Data entries
--------

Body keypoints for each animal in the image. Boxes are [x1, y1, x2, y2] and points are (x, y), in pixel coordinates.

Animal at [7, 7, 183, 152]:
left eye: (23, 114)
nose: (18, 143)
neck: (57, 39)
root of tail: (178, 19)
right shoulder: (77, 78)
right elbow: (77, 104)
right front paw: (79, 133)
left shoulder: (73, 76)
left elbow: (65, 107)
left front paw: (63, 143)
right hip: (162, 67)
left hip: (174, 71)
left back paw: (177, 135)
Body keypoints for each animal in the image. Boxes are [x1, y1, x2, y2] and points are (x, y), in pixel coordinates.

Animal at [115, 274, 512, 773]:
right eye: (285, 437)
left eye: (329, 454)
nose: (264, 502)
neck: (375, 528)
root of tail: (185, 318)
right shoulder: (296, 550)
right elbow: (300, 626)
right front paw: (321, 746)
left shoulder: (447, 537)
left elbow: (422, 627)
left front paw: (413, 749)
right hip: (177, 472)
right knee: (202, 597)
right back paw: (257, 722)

--------

ACTIVITY ::
Using the data above, count the lines where "right" appears. Reply with the number only.

TASK RESPONSE ::
11